» **What you should do**: Only one stretch of the data below is wanted: the lines from the one with "23: (813, 545)" through the one with "56: (1047, 596)", repeated exactly.

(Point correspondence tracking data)
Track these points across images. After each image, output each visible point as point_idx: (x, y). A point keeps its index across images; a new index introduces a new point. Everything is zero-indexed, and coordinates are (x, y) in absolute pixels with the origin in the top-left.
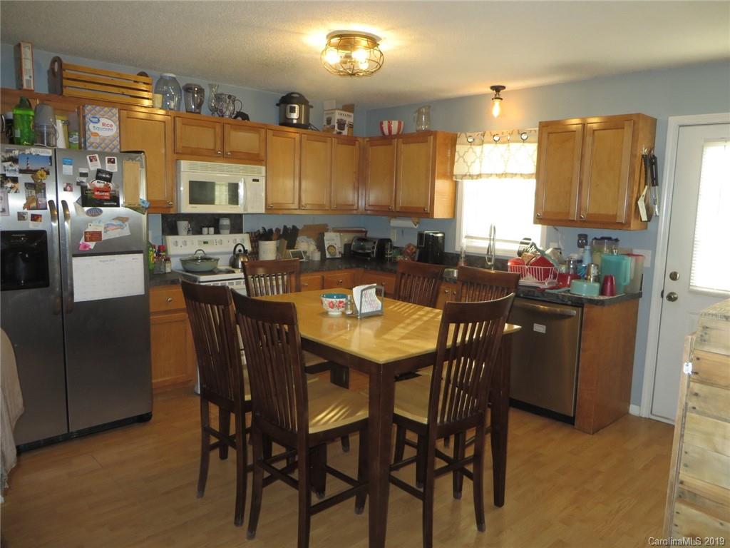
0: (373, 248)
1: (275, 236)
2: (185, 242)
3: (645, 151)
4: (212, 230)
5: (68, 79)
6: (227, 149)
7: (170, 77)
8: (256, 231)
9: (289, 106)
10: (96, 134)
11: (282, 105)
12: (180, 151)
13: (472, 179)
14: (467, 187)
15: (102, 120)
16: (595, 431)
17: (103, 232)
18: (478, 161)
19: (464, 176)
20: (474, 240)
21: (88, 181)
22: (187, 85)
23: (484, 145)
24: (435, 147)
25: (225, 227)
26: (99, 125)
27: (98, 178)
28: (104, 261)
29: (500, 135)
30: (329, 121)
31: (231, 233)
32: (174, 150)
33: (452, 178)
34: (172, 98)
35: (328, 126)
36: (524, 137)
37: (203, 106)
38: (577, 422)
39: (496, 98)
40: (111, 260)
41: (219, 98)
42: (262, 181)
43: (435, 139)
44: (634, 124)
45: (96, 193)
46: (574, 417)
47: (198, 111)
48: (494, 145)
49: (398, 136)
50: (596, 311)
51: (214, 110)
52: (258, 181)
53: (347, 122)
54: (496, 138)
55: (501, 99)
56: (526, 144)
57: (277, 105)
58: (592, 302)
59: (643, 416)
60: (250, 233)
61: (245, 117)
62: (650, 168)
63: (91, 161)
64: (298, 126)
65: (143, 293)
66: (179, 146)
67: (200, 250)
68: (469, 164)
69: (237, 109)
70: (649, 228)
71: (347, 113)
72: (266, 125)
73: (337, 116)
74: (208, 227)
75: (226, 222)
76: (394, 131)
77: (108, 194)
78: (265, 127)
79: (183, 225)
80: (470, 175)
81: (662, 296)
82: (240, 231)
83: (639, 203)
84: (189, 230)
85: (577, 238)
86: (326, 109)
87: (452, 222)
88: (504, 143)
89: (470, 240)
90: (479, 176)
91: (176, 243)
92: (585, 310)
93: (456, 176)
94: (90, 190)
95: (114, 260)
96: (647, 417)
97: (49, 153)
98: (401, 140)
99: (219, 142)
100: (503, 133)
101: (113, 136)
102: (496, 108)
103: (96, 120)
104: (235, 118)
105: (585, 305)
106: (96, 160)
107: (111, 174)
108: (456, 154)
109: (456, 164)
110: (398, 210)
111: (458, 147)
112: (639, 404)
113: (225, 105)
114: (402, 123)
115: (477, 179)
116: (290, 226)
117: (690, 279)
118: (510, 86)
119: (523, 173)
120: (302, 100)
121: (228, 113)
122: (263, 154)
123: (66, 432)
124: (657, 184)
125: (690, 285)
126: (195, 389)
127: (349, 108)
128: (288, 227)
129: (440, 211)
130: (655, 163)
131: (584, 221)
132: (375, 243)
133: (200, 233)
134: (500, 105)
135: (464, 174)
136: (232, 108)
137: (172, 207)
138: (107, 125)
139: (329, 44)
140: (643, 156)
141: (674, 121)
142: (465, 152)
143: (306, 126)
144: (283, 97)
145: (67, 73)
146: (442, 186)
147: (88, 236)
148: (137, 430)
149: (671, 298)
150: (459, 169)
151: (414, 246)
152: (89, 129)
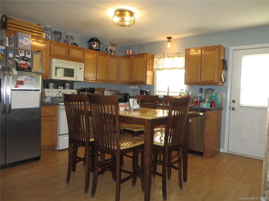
0: (123, 97)
1: (86, 91)
2: (52, 91)
3: (223, 58)
4: (62, 87)
5: (9, 23)
6: (70, 56)
7: (49, 27)
8: (79, 89)
9: (93, 42)
10: (22, 44)
11: (90, 42)
12: (52, 55)
13: (160, 70)
14: (158, 73)
15: (25, 38)
16: (211, 157)
17: (24, 81)
18: (162, 64)
19: (157, 69)
20: (161, 93)
21: (19, 61)
22: (55, 31)
23: (165, 58)
24: (147, 59)
25: (67, 86)
26: (23, 40)
27: (23, 60)
28: (24, 93)
29: (170, 54)
30: (106, 50)
31: (69, 89)
32: (50, 55)
33: (153, 70)
34: (49, 35)
35: (106, 51)
36: (179, 55)
37: (61, 39)
38: (204, 154)
39: (169, 41)
40: (27, 93)
41: (67, 37)
42: (83, 69)
43: (147, 56)
44: (219, 48)
45: (22, 65)
46: (203, 152)
47: (59, 41)
48: (168, 58)
49: (132, 55)
50: (210, 113)
51: (65, 41)
52: (81, 69)
53: (113, 50)
54: (169, 56)
55: (171, 42)
56: (180, 58)
57: (88, 42)
58: (208, 109)
59: (225, 152)
60: (77, 90)
61: (77, 45)
62: (224, 64)
63: (21, 53)
64: (96, 50)
65: (39, 107)
66: (52, 54)
67: (58, 94)
68: (159, 65)
69: (74, 42)
70: (224, 85)
71: (113, 47)
72: (85, 48)
73: (110, 48)
74: (61, 86)
75: (67, 84)
76: (131, 54)
77: (27, 66)
78: (84, 49)
79: (51, 85)
80: (159, 69)
81: (230, 109)
82: (73, 89)
83: (222, 75)
84: (53, 87)
85: (199, 90)
86: (105, 45)
87: (152, 86)
88: (172, 57)
89: (159, 93)
90: (163, 69)
91: (49, 92)
92: (206, 113)
93: (154, 69)
94: (19, 64)
95: (28, 93)
96: (227, 152)
97: (3, 48)
98: (134, 57)
99: (67, 53)
100: (171, 54)
101: (29, 45)
102: (169, 45)
103: (21, 38)
104: (73, 45)
105: (206, 111)
106: (23, 53)
107: (28, 59)
108: (154, 61)
109: (154, 65)
110: (133, 82)
111: (155, 59)
112: (223, 148)
113: (69, 40)
114: (134, 51)
115: (162, 70)
116: (92, 87)
117: (239, 102)
118: (174, 37)
119: (179, 67)
120: (97, 40)
121: (70, 43)
122: (83, 59)
123: (5, 164)
124: (227, 70)
125: (239, 104)
126: (56, 148)
127: (114, 45)
128: (91, 88)
129: (149, 82)
130: (226, 63)
131: (203, 83)
132: (123, 95)
133: (58, 88)
134: (170, 44)
135: (157, 68)
136: (72, 41)
137: (48, 76)
138: (26, 40)
139: (115, 15)
140: (222, 60)
141: (231, 48)
142: (157, 61)
143: (99, 50)
144: (90, 39)
145: (9, 21)
146: (149, 73)
147: (18, 82)
148: (34, 163)
149: (233, 109)
150: (155, 67)
151: (138, 96)
152: (19, 41)
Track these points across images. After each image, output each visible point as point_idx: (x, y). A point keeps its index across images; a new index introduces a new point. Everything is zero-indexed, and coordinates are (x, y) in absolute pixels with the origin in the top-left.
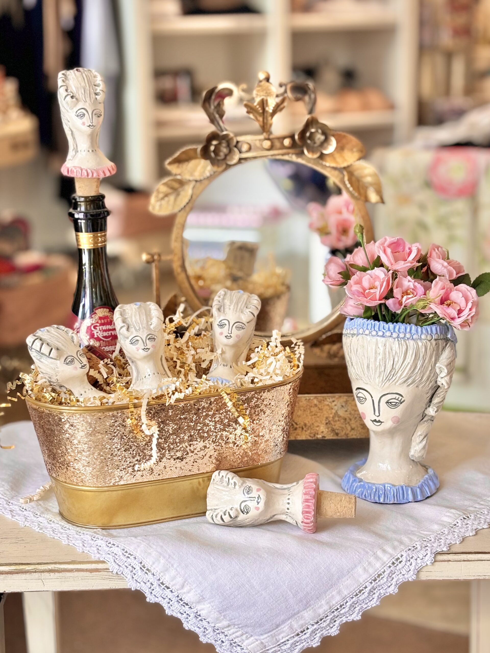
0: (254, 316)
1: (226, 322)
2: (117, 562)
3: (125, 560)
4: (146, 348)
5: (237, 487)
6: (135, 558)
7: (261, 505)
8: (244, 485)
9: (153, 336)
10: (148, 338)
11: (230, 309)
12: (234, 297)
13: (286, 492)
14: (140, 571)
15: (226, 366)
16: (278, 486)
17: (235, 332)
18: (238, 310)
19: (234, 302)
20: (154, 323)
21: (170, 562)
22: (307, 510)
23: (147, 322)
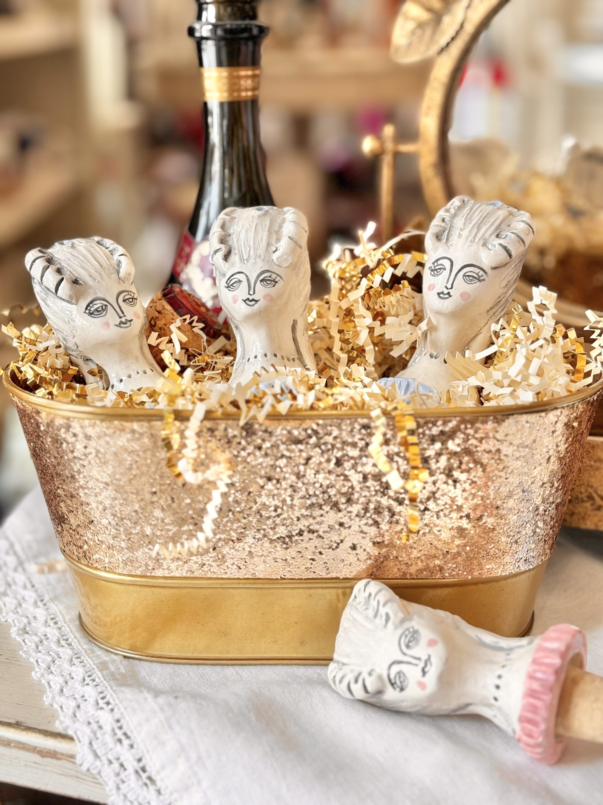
0: (510, 256)
1: (447, 263)
2: (95, 746)
3: (111, 744)
4: (251, 298)
5: (390, 624)
6: (132, 746)
7: (431, 679)
8: (407, 625)
9: (274, 276)
10: (261, 278)
11: (460, 236)
12: (477, 213)
13: (500, 657)
14: (133, 777)
15: (436, 358)
16: (488, 638)
17: (461, 286)
18: (477, 240)
19: (473, 222)
20: (281, 248)
21: (195, 774)
22: (530, 715)
23: (269, 244)
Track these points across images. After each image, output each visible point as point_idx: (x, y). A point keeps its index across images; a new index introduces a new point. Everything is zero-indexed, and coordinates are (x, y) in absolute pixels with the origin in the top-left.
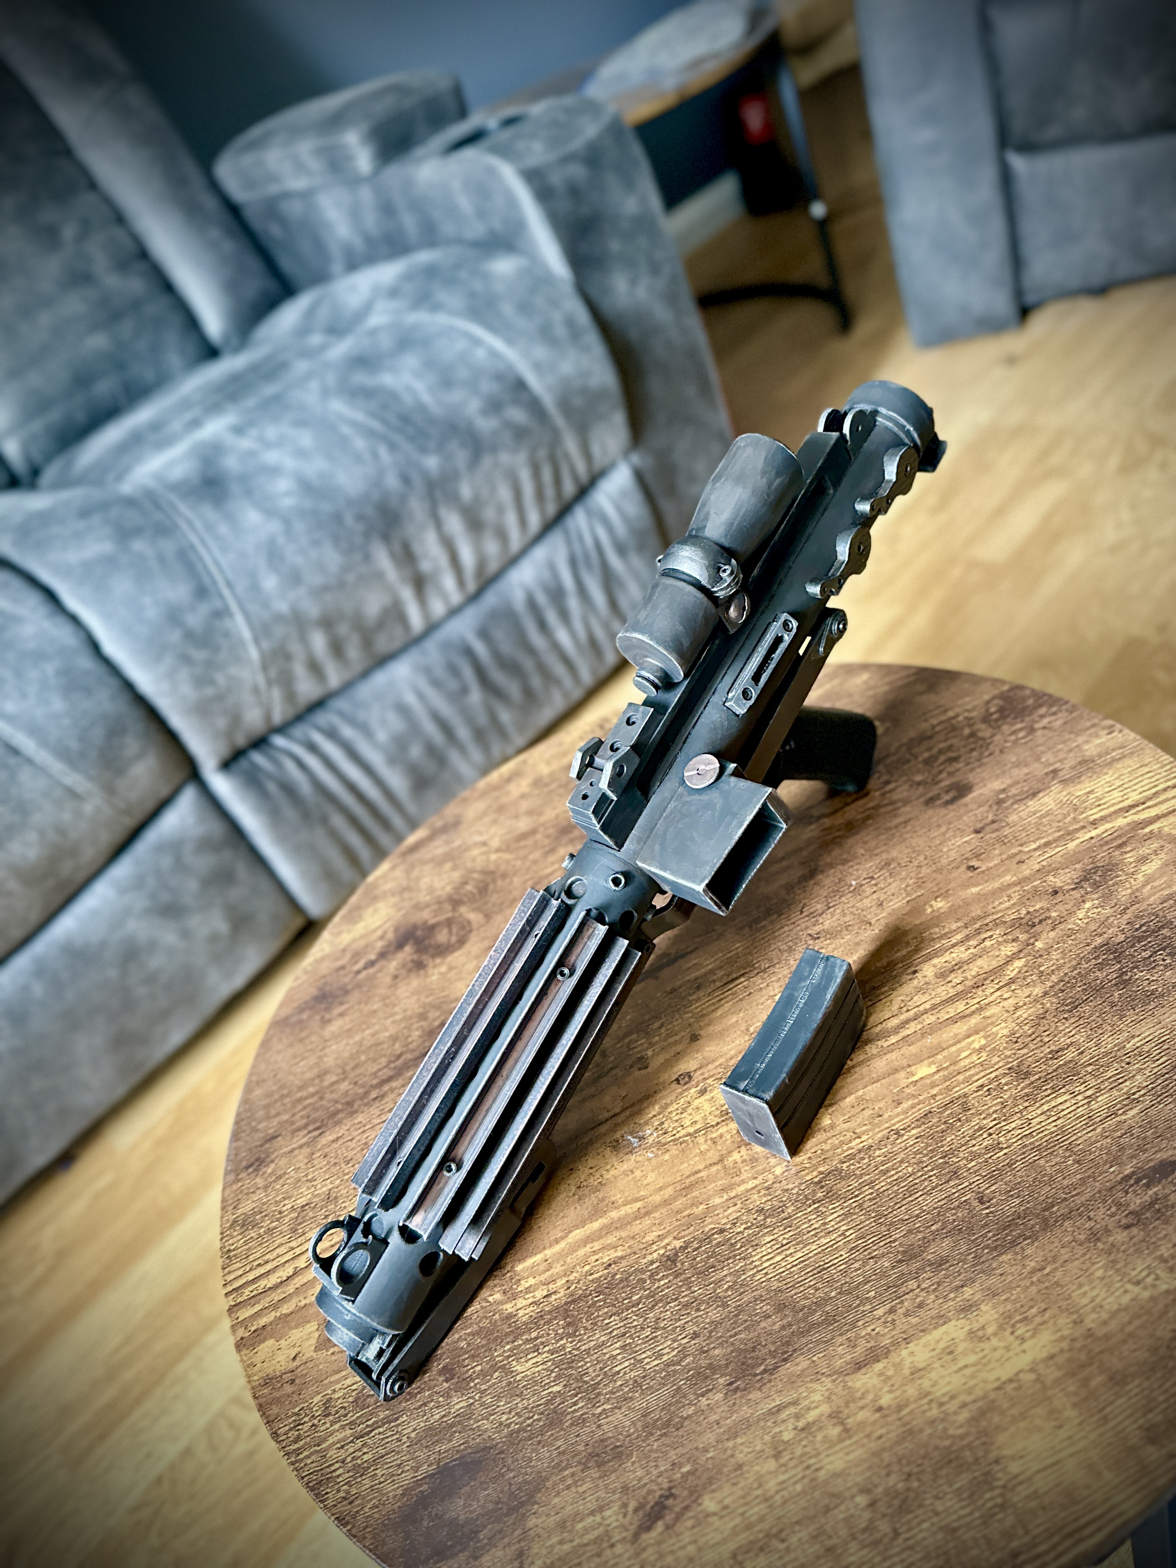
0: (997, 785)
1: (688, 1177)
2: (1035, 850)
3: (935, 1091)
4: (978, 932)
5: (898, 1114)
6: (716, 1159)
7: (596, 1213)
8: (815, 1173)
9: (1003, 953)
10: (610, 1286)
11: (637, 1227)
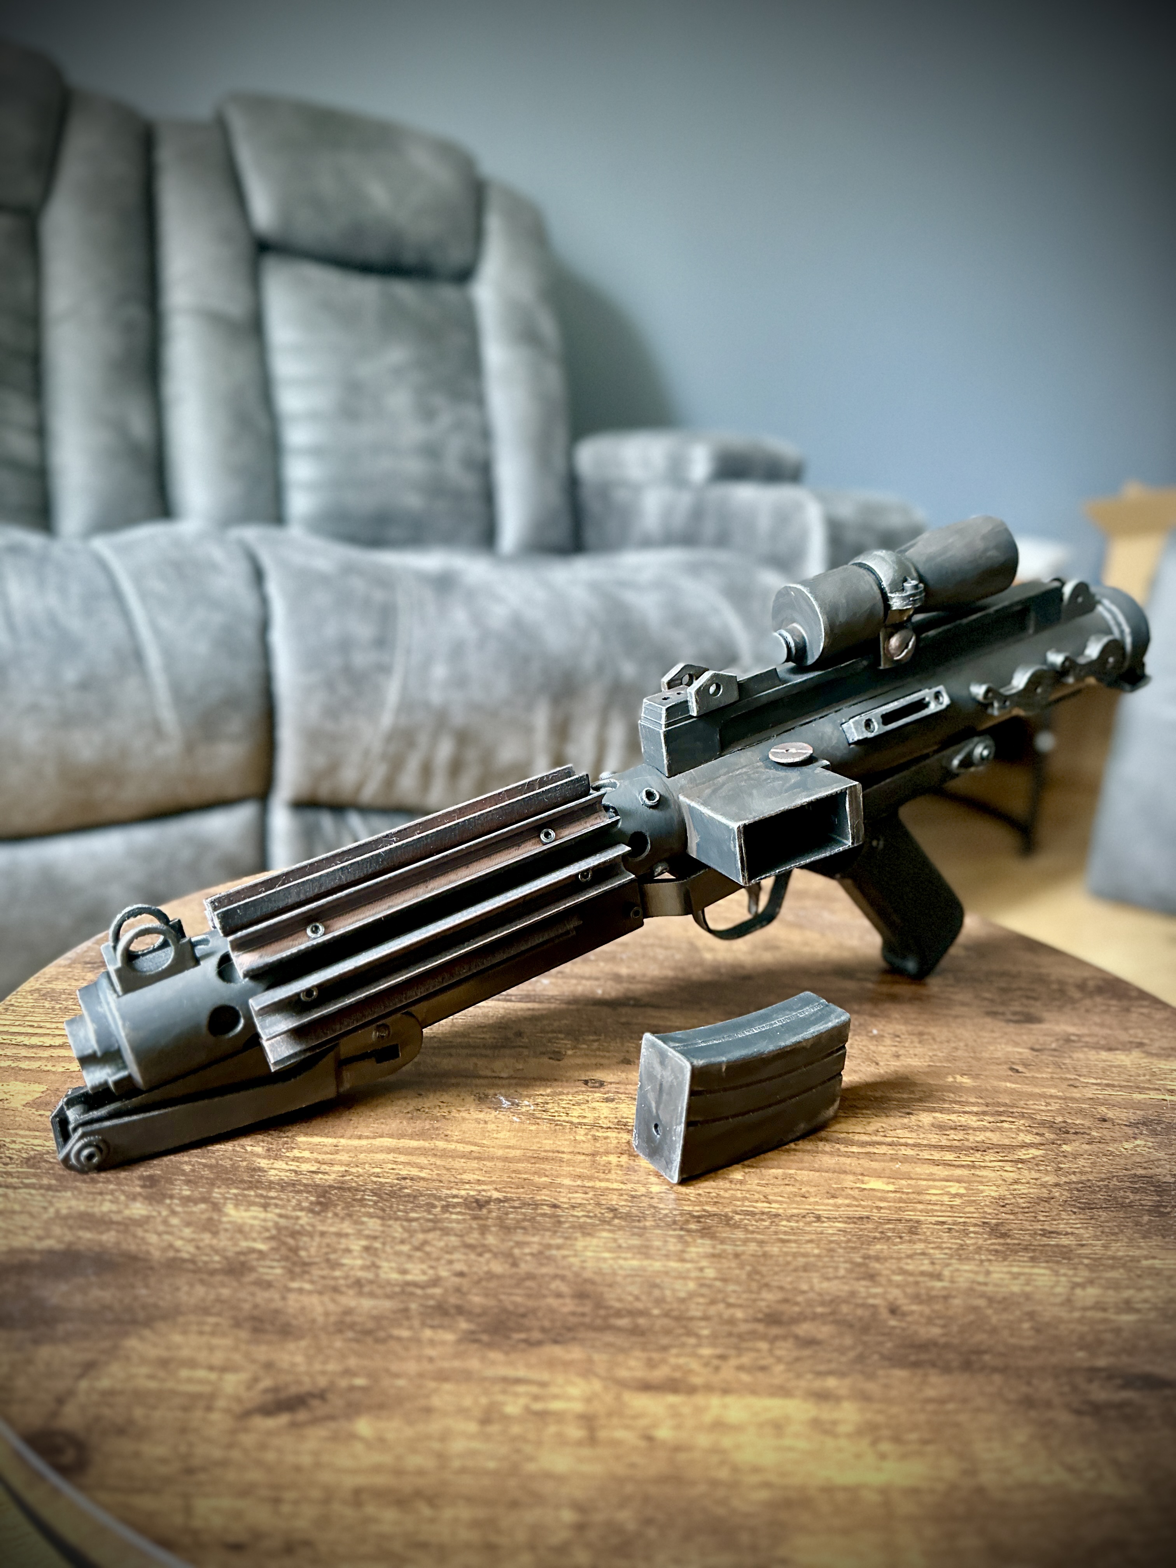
0: (1071, 1029)
1: (545, 1151)
2: (1093, 1084)
3: (882, 1204)
4: (1000, 1114)
5: (828, 1205)
6: (589, 1151)
7: (421, 1135)
8: (697, 1208)
9: (1020, 1138)
10: (392, 1194)
11: (459, 1164)
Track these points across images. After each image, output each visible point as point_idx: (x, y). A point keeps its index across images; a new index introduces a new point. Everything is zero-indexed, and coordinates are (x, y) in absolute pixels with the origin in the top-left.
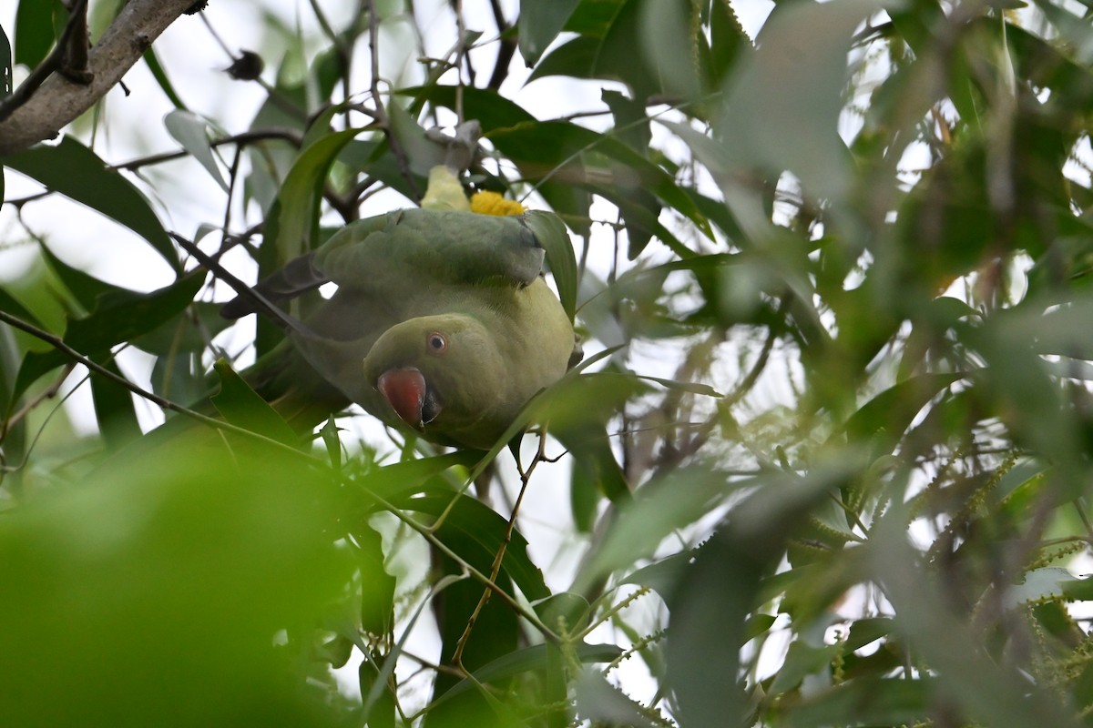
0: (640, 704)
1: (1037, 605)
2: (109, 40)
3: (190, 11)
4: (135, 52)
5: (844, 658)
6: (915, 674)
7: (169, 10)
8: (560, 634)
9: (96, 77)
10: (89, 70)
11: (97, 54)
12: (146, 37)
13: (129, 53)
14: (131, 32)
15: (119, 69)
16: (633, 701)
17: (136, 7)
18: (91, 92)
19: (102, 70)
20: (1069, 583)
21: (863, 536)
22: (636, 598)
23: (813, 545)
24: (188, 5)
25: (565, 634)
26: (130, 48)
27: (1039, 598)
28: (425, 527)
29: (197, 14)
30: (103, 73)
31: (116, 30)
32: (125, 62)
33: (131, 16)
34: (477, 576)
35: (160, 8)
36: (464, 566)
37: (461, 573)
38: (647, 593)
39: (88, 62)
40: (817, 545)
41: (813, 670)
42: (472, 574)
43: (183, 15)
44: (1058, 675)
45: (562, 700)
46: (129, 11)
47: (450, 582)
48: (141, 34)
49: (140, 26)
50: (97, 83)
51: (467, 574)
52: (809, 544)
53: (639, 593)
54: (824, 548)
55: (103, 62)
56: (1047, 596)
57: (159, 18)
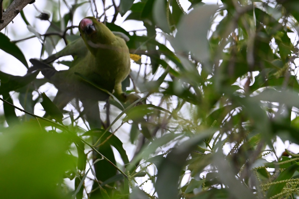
0: (150, 195)
1: (258, 169)
2: (8, 11)
3: (30, 3)
4: (15, 14)
5: (205, 183)
6: (224, 187)
7: (25, 3)
8: (128, 176)
9: (4, 21)
10: (3, 19)
11: (5, 15)
12: (18, 10)
13: (14, 14)
14: (14, 9)
15: (11, 19)
16: (148, 194)
17: (16, 2)
18: (3, 25)
19: (6, 19)
20: (266, 163)
21: (210, 150)
22: (149, 166)
23: (197, 152)
24: (30, 1)
25: (129, 176)
26: (14, 13)
27: (258, 167)
28: (92, 145)
29: (32, 4)
30: (6, 20)
31: (10, 8)
32: (13, 17)
33: (14, 4)
34: (106, 159)
35: (22, 2)
36: (102, 156)
37: (102, 158)
38: (152, 164)
39: (3, 17)
40: (198, 152)
41: (197, 187)
42: (104, 158)
43: (28, 4)
44: (263, 188)
45: (128, 194)
46: (14, 3)
47: (99, 160)
48: (17, 9)
49: (17, 7)
50: (5, 22)
51: (103, 158)
52: (195, 152)
53: (150, 164)
54: (200, 153)
55: (6, 17)
56: (260, 167)
57: (22, 5)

» **Answer space**:
23: (813, 545)
24: (188, 5)
25: (565, 634)
26: (130, 48)
27: (1039, 598)
28: (425, 527)
29: (197, 14)
30: (103, 73)
31: (116, 30)
32: (125, 62)
33: (131, 16)
34: (477, 576)
35: (160, 8)
36: (464, 566)
37: (461, 573)
38: (647, 593)
39: (88, 62)
40: (817, 545)
41: (813, 670)
42: (472, 574)
43: (183, 15)
44: (1058, 675)
45: (562, 700)
46: (129, 11)
47: (450, 582)
48: (141, 34)
49: (140, 26)
50: (97, 83)
51: (467, 574)
52: (809, 544)
53: (639, 593)
54: (824, 548)
55: (103, 62)
56: (1047, 596)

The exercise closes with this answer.